For post column VG studies, a compact Elemental Scientific hydrideICP system (Elemental Scientific Inc., Omaha, NE) was evaluated. The Elemental Scientific design integrates a gas liquid separator (GLS) with a precision micro peristaltic pump (MP2). The GLS design is low volume and has frosted internal thimble which promotes a fast reaction rate. Compared to a traditional peristaltic pump, the MP2 pump has smaller roller sizes which provide a lower pulsation to the carrier flow, compared to traditional peristaltic pumps with larger rollers. Argon gas from the ICP-MS/MS is swept through the bottom of the GLS, which helps transport the volatile species to the spray chamber. The standard ICP-MS/MS nebulizer is replaced with an Elemental Scientific universal spray chamber adaptor. A schematic of the VG commercial manifold integrated with the LC-ICP-MS/MS is shown in Fig. 1. Table 1 shows the optimized conditions for the LC-VG-ICP-MS/MS with the Elemental Scientific hydrideICP system.

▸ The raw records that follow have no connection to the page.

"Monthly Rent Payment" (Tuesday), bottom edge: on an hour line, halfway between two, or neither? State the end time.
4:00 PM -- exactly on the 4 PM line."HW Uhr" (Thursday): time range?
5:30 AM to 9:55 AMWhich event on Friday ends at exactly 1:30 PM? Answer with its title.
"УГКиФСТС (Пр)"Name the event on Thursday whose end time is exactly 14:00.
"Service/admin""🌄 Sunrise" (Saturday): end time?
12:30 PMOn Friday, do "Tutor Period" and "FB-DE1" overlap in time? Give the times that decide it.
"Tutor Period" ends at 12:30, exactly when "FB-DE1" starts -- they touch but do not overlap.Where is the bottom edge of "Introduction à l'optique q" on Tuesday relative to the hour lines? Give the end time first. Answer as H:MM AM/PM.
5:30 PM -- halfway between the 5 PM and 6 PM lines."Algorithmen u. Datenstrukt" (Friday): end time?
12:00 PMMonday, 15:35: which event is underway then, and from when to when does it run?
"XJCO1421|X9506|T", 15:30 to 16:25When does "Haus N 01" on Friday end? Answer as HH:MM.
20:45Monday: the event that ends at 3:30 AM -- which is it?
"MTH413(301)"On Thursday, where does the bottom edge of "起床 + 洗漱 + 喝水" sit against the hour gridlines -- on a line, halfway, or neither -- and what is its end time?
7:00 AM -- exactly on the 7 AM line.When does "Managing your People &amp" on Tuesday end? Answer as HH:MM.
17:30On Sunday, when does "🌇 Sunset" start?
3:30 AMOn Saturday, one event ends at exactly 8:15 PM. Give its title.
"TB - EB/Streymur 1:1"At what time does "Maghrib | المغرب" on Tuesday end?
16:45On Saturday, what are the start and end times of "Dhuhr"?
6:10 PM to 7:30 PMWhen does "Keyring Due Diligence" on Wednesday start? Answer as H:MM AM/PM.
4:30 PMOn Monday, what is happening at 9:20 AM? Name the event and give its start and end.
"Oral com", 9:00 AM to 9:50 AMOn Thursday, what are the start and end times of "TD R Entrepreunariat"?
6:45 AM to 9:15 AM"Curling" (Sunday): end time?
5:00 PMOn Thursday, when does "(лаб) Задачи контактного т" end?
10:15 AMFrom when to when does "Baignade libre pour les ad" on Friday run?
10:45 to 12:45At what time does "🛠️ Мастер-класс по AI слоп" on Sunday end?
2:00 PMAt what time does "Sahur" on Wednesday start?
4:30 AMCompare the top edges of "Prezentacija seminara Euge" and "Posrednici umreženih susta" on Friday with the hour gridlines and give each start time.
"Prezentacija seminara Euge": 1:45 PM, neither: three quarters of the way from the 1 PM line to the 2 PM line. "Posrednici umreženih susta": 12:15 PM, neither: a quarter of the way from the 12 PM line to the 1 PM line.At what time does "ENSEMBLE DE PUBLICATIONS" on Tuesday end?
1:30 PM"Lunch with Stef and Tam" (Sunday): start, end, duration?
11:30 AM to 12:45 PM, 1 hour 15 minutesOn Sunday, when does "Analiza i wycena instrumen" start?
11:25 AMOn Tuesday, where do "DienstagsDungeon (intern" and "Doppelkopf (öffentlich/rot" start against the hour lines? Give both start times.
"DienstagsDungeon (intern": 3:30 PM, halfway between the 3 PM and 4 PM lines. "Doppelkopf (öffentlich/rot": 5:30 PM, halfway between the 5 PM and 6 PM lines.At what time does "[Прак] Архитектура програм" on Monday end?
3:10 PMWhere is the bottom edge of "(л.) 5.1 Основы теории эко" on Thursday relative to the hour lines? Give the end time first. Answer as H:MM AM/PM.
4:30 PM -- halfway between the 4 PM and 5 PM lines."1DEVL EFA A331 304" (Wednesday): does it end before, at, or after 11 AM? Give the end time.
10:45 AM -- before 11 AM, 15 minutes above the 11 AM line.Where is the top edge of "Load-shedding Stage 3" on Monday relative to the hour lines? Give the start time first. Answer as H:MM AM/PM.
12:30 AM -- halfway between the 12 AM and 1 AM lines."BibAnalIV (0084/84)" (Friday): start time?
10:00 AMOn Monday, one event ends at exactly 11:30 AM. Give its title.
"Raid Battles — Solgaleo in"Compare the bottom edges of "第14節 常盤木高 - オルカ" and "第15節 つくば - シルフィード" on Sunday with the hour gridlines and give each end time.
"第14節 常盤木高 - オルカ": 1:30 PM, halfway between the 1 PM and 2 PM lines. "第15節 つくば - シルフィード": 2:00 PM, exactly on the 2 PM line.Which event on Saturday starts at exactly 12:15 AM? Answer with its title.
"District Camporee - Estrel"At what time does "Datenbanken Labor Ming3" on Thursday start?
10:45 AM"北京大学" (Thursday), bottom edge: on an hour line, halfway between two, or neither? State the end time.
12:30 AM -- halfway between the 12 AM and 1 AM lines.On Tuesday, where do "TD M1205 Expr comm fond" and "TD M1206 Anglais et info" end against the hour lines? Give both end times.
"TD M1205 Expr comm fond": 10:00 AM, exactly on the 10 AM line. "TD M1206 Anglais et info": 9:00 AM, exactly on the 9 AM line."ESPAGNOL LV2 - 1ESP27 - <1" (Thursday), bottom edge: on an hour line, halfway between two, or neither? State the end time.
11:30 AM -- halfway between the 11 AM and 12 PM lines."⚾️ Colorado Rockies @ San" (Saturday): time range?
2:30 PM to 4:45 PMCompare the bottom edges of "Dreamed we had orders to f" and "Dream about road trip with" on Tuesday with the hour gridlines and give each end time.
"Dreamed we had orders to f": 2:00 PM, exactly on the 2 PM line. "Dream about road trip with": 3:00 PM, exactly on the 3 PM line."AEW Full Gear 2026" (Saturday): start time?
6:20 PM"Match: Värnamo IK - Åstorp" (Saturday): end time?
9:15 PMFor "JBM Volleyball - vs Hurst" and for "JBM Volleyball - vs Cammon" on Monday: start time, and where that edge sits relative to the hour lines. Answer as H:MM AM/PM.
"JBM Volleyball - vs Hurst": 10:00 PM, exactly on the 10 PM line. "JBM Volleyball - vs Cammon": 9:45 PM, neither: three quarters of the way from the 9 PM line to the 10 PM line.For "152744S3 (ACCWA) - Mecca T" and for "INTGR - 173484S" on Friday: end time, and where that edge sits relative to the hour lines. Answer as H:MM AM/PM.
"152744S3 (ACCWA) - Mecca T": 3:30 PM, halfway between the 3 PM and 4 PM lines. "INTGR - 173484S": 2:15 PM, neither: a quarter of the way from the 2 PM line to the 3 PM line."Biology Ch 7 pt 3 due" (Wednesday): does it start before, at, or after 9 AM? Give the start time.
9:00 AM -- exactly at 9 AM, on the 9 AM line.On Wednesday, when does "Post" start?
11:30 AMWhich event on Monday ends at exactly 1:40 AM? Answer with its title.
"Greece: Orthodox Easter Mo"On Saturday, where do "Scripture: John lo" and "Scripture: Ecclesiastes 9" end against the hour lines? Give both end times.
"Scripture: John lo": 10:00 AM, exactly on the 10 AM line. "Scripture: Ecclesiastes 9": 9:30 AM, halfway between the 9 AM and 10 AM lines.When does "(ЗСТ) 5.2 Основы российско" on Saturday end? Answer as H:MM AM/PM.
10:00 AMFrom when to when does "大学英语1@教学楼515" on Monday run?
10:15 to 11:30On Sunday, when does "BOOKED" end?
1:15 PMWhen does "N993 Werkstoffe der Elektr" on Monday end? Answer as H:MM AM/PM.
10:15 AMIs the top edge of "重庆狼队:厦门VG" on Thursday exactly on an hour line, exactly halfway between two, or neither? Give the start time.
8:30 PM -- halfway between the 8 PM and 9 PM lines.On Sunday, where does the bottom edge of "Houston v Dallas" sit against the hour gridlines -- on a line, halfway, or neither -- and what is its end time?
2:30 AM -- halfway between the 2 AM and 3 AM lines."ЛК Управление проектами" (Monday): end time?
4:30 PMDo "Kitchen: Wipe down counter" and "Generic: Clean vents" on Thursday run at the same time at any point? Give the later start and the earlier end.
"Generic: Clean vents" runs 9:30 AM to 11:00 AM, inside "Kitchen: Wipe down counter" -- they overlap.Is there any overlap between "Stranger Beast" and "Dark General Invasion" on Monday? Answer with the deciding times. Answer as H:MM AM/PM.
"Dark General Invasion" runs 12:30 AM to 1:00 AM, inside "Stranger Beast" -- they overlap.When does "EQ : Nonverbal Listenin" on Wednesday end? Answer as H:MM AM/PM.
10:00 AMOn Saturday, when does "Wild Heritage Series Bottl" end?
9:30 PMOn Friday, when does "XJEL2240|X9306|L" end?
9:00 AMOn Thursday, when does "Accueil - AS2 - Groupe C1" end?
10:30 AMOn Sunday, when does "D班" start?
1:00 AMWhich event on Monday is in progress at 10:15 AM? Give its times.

image file: d4ay02116a-f1.tif
Fig. 1 Flow schematic diagram for of the LC-VG-ICP-MS/MS system.
Reagents. Double deionized (DDI) water was produced from a NANOpure Diamond UV/UF water system (Barnstead International, Dubuque, IA) with a resistivity of >18 MΩ cm and used to prepare standard and mobile phase solutions. Double distilled HCl (30–35%) was purchased from GFS Chemicals (Columbus, OH). When MeHg is determined, HCl preservation is recommended as HNO3 has been reported to decompose MeHg.27 Multi-species calibration standards and a MeHg internal standard were prepared in low actinic 100 mL Class A volumetric flasks (PYREX®) from single element stock standards. Stock standards included 1000 μg mL−1 Hg (TruQ MS, PerkinElmer) and 100 μg g−1 MeHg and EtHg solutions standard (ISC Science).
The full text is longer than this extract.